I have fears of hurting people and being hurt
I have OCD. It's not bad anymore, but I used to fear hurting people, children, and animals...You are now wondering what the h*** I'm talking about...You see, they are not real, but I used to fear that I will become a bad person. It is a phobia that manifested when I was 11, and also includes fears about someone harming me, usually raping me. I found out exactly what it was when I was 18 after 7 years of not knowing what was wrong. I understand now that my problem takes what I fear the most and turns it around. To me, the only thing worse than experiencing bad things, is being the one who commits them...Because a bad person is unforgiveable even if they eventually hate themselves. Sexual violence is the most sick, and so such images often infested my mind. I worry that someone I love will be hurt in such a way and it will be my fault ...I believed that thinking these things meant I was fascinated or sick, because who else had such a problem? I found out what it was while reading a book at my school library on psychologial disorders...I was shocked
I wrote about it in a notebook to vent..something I was told would help (I have social anxiety as well)--I was so emotional, angry, and relieved these thoughts were false, but hated that it took so long to find an answer. But that wasn't the end of my problems..I did not find out alone...Someone at school had found my notebook.

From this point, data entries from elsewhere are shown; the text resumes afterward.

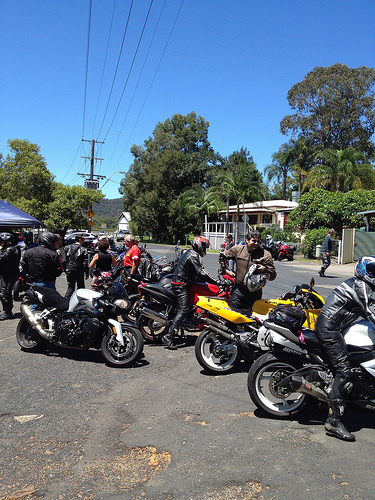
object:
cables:
[81, 0, 95, 143]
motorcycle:
[193, 275, 325, 375]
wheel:
[100, 321, 144, 366]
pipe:
[291, 374, 330, 405]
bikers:
[222, 228, 278, 312]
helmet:
[354, 254, 375, 288]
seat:
[31, 285, 70, 311]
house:
[199, 197, 305, 251]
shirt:
[121, 244, 143, 270]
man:
[318, 227, 336, 279]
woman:
[89, 238, 118, 292]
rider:
[161, 234, 221, 351]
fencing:
[340, 226, 375, 264]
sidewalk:
[283, 262, 356, 279]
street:
[0, 242, 375, 499]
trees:
[0, 136, 107, 237]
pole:
[89, 137, 95, 182]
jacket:
[224, 242, 278, 289]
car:
[115, 227, 130, 244]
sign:
[84, 205, 95, 220]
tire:
[193, 327, 241, 374]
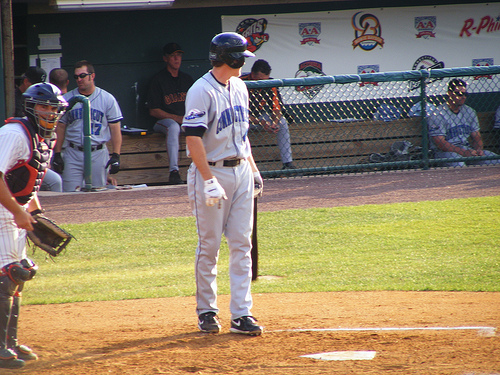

I don't know who. I stupidly left it under my desk, and when I went back, it wasn't there-gone so fast. I was so depressed thinking about my discovery and began to cry so I rushed to the bathroom, and left somehow forgetting my deepest secret behind for another. I still struggle with fears of going out in public, out of fear of seeing kids from my school since the person may be one of them-they know I'm sick in the head. Ever since finding out however, it slowly went all away on it's own. I still struggle with being around people, mostly out of guilt of them not knowing---I've blocked out my friends, and those I meet, I break contact with. If you think I'm sick...I accept that, because I find it true. I just needed to tell someone who I am...Cause I will never do this again.